Copy out every one of the records below word for word, omitting the pictures.

------ Dataset excerpts ------

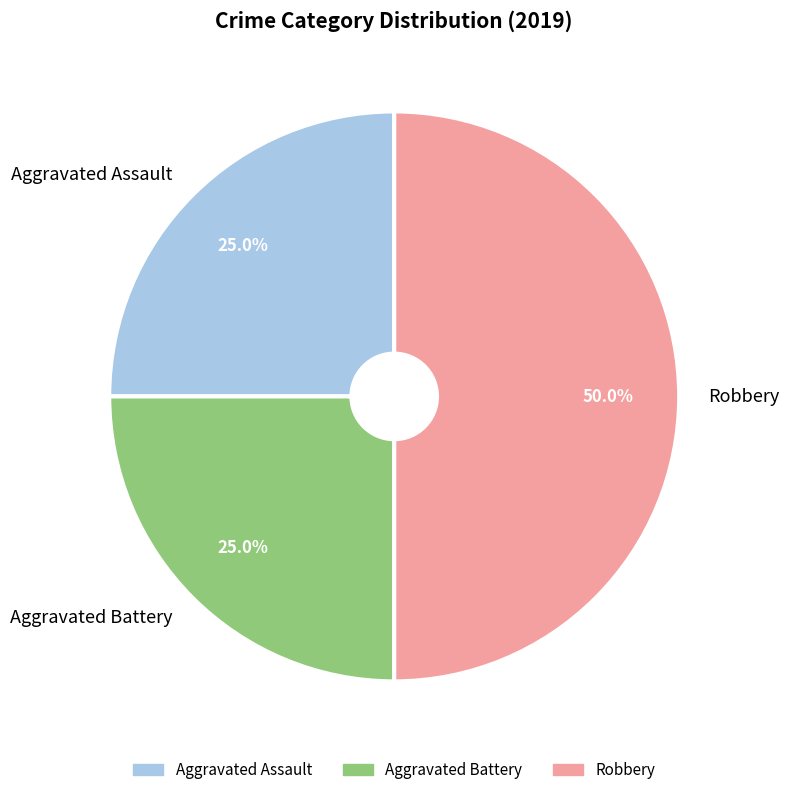

How much of the chart is everything except Aggravated Assault?

75.0%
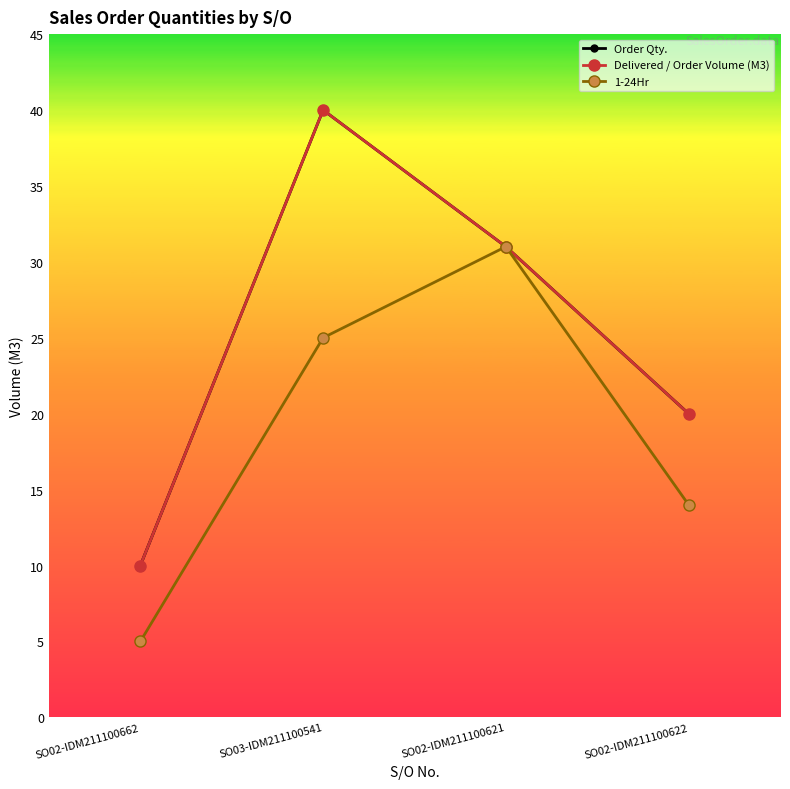

Is this an area chart (filled region under the line)?

No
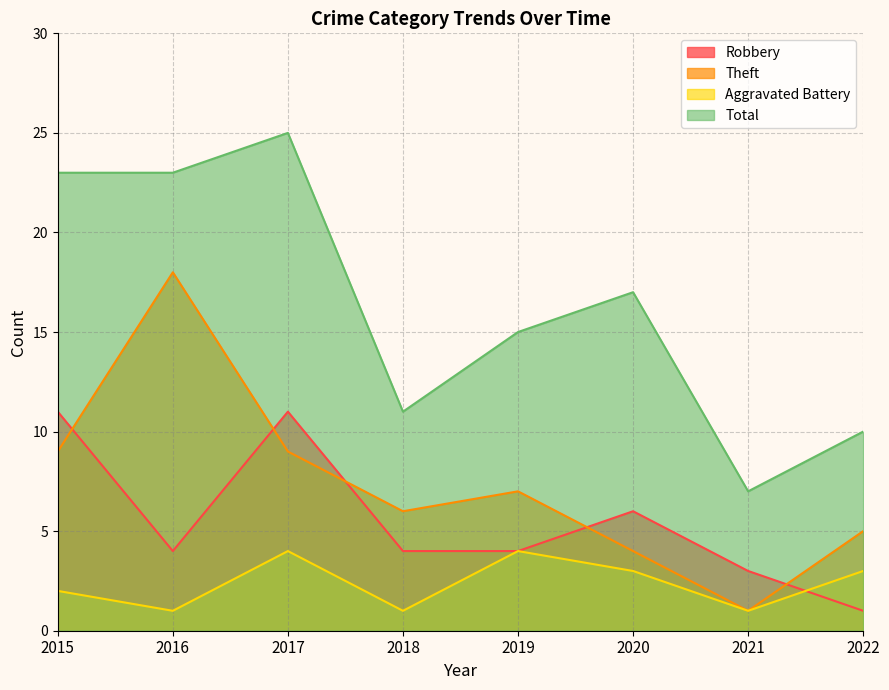

What is the smallest value displayed?

1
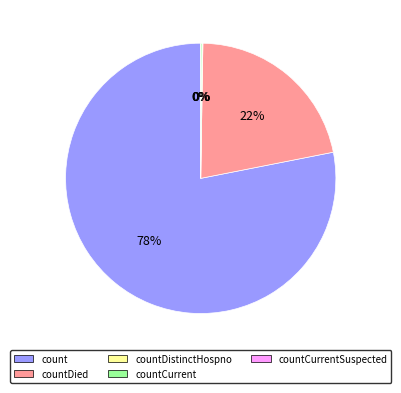

Is there a majority slice in this chart?

Yes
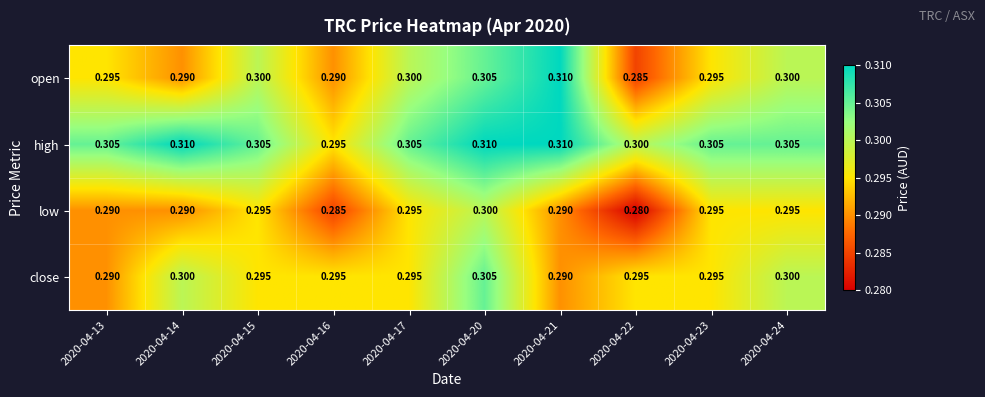

Which series has the widest spread of values?

open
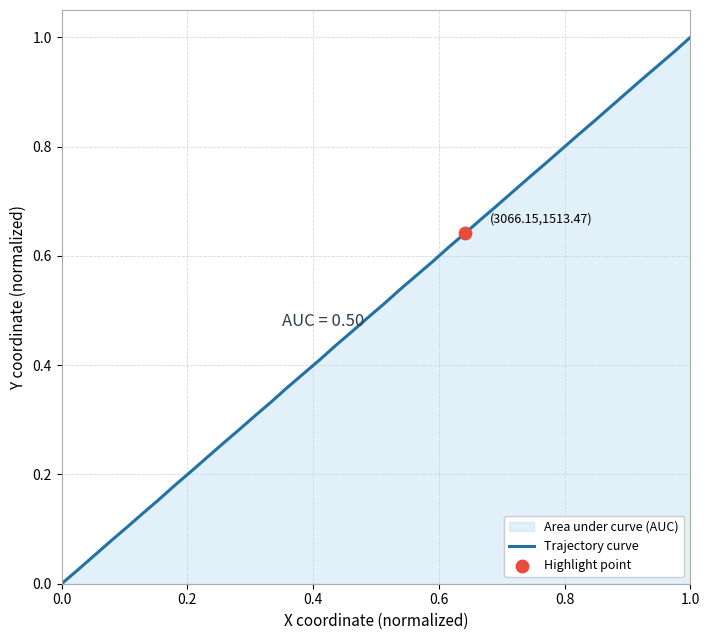

True or false: the data shows 1.7 at 1.0.

False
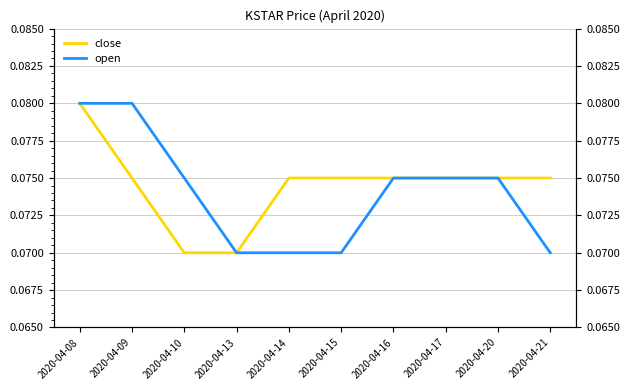

How many lines are shown in the chart?

2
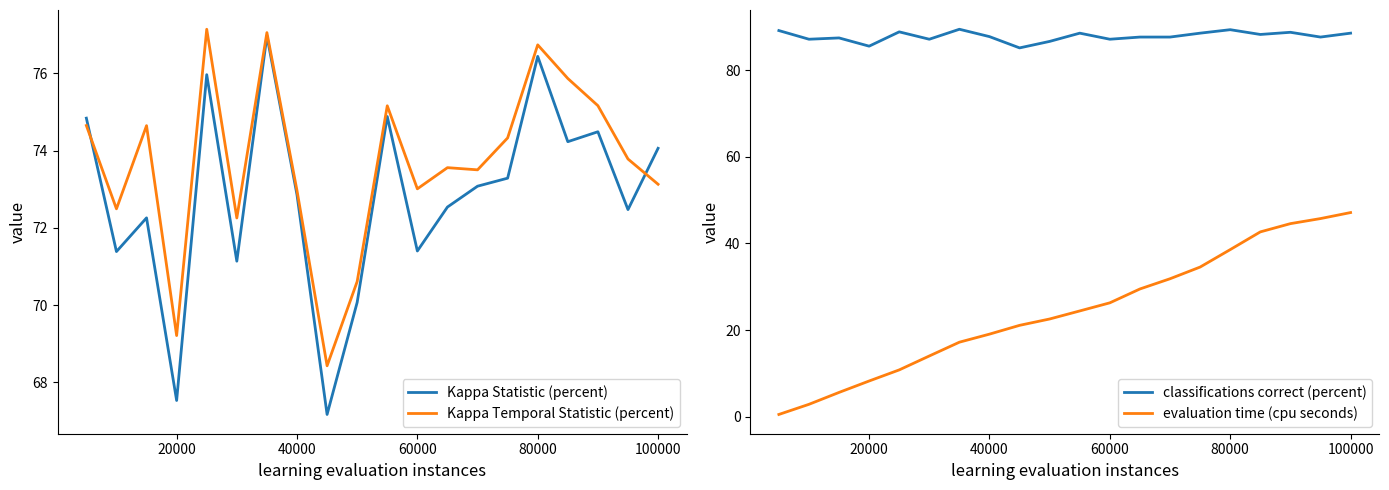

How many distinct data groups are displayed?

4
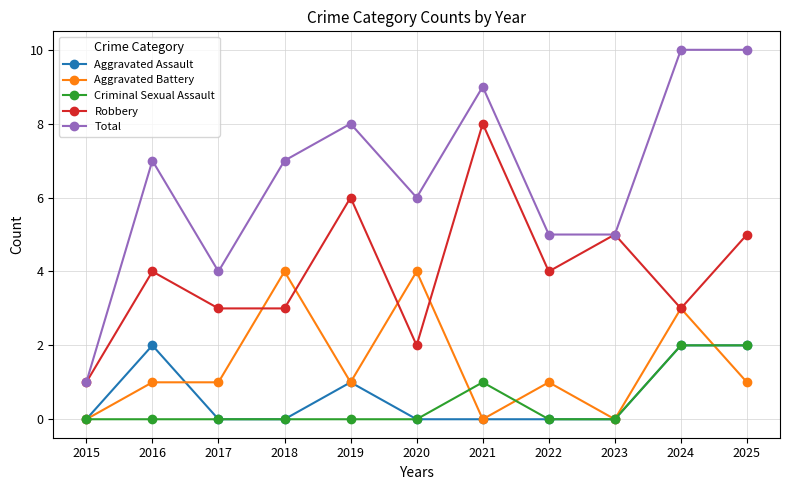

Does the chart have visible grid lines?

Yes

------

→ Exercise response
How much of the chart is everything except Aggravated Assault?

75.0%

Is this an area chart (filled region under the line)?

No

What is the smallest value displayed?

1

Is there a majority slice in this chart?

Yes

Which series has the widest spread of values?

open

True or false: the data shows 1.7 at 1.0.

False

How many lines are shown in the chart?

2

How many distinct data groups are displayed?

4

Does the chart have visible grid lines?

Yes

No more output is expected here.